In MacLeans, Christine Sismondo also argues “The odd, complicated history of Canadian Thanksgiving”:
… [A]n 1890 feature in the Globe and Mail lament[ed] the slow death of the seven-day ritual of Thanksgiving feasts central to the Haudenosaunee culture, which was waning as a result of the increasing numbers of “Christianized Indians” who no longer took part in these “pagan” customs. That writer observed that these Thanksgiving feasts, which involved religious observance, visiting each other’s houses, feasting and war dances, had been in existence from the time the Haudenosaunee Confederacy was first organized—a vague reference at the time that is still the subject of some debate, but thought to pre-date the Frobisher exploration by at least a century.
This, of course, alludes to the thing that so many people seem willfully blind to in the debate about who had Thanksgiving-style gatherings first: that they were well-established long before Europeans ever got here. Specific rituals differ from region to region, of course, but festivals that saw people expressing thanks for the bounty of the land are a common feature of most pre-contact societies in Canada and the United States…
And, of course, in a lot of other global farming cultures as well. The European groups that settled Canada mostly held them around St. Martin’s Day, November 11th — but in Canada, harvest finishes up a lot sooner than it usually would in France or Germany.
Apart from that (and those lucky few Americans enjoying a three-day weekend), what’s on the agenda as we start another week?
Then there’s the more problematic holiday Americans of my generation used to celebrate with parades…
Here Are The Cities That Celebrate Indigenous Peoples' Day Instead of Columbus Day https://t.co/mh5o5cOyod
— Ruth H. Hopkins (@RuthHHopkins) October 9, 2017
… While the United Nations declared August 9 as International Day of the World’s Indigenous Peoples in late 1994, Berkeley, Calif., had already become the first city in the U.S. to replace Columbus Day itself. The city’s decision was influenced by the First Continental Conference on 500 Years of Indian Resistance in Quito, Ecuador, in 1990, which spurred another Northern California conference that discussed similar issues and brought them to the Berkeley City Council, TIME has reported.

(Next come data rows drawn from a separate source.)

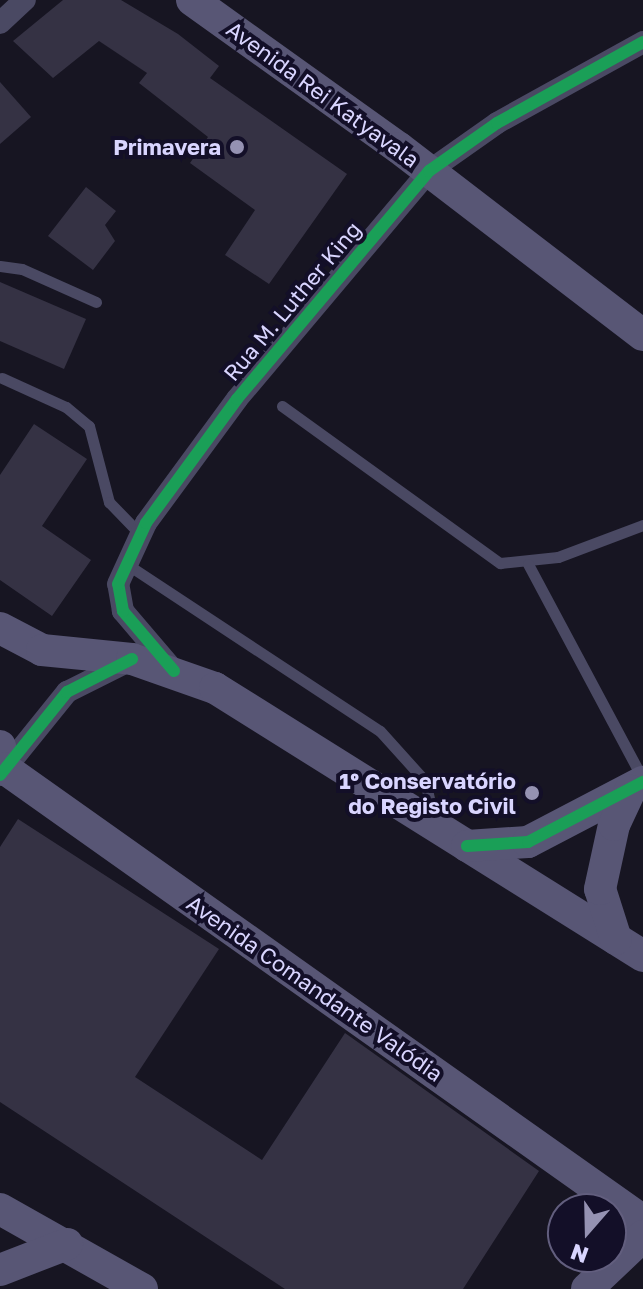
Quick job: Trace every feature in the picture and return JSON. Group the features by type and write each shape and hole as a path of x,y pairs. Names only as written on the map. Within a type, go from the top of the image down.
{"main road":[{"name":"Avenida Rei Katyavala","path":"192,0 628,315 643,335"},
{"path":"628,315 622,337 643,362"},
{"path":"0,628 42,650 132,659 174,671 215,688 643,956"},
{"name":"Avenida Comandante Valódia","path":"1,763 643,1221"},
{"path":"467,846 528,842 639,784"},
{"path":"616,939 600,889 614,825 639,784"},
{"path":"0,1209 142,1289"},
{"path":"587,1289 643,1236"},
{"path":"0,1270 67,1244"}],"street":[{"path":"0,23 25,0"},
{"name":"Rua M. Luther King","path":"174,671 123,611 118,584 140,534 237,399 429,171 497,123 643,42"},
{"path":"1,763 67,692 132,659"}],"lane":[{"path":"0,266 22,269 96,302"},
{"path":"2,378 66,407 89,426 109,502 140,534"},
{"path":"282,406 478,552 500,563 528,564 643,525"},
{"path":"125,563 380,731 425,781 435,826"},
{"path":"528,564 639,784"}],"building":[{"path":"63,0 121,0 178,34 219,66 210,78 347,174 269,284 225,255 255,210 190,163 208,137 139,83 147,73 99,41 53,78 13,41"},
{"path":"0,82 31,117 0,144"},
{"path":"86,187 116,211 105,225 115,241 93,270 48,236"},
{"path":"0,282 86,319 64,369 0,341"},
{"path":"34,424 87,459 42,526 91,560 52,616 0,580 0,475"},
{"path":"18,819 219,949 135,1077 262,1160 345,1033 539,1171 463,1289 285,1289 0,1102 0,847"}],"cycle path":[{"path":"174,671 123,611 118,584 146,523 237,399 429,171 497,123 643,42"},
{"path":"0,775 67,692 132,659"},
{"path":"467,846 528,842 643,782"}],"place":[{"name":"Primavera","path":"237,147"},
{"name":"1º Conservatório do Registo Civil","path":"532,793"}]}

With the exception of Santa Cruz, Calif., and the state of South Dakota, which adopted the similar Native American Day in place of Columbus Day in 1990, the cities, states and universities that have chosen to celebrate Indigenous Peoples Day instead have done so only recently, with cities like Minneapolis and Seattle voting to celebrate Indigenous Peoples Day instead in 2014…
Holidays change because the people celebrating them do, at least in small parochial ways. In the mostly-immigrant Bronx neighborhood of my childhood, the St. Patricks Day parade was considered a celebration of Irish-American survival against nativist prejudice (c.f. also Boston’s Evacuation Day)… and the Columbus Day parade as its Italian-American equivalent. Even the most hardcore parochialists, especially those working for the government, had no problem whatever taking a paid day off for both!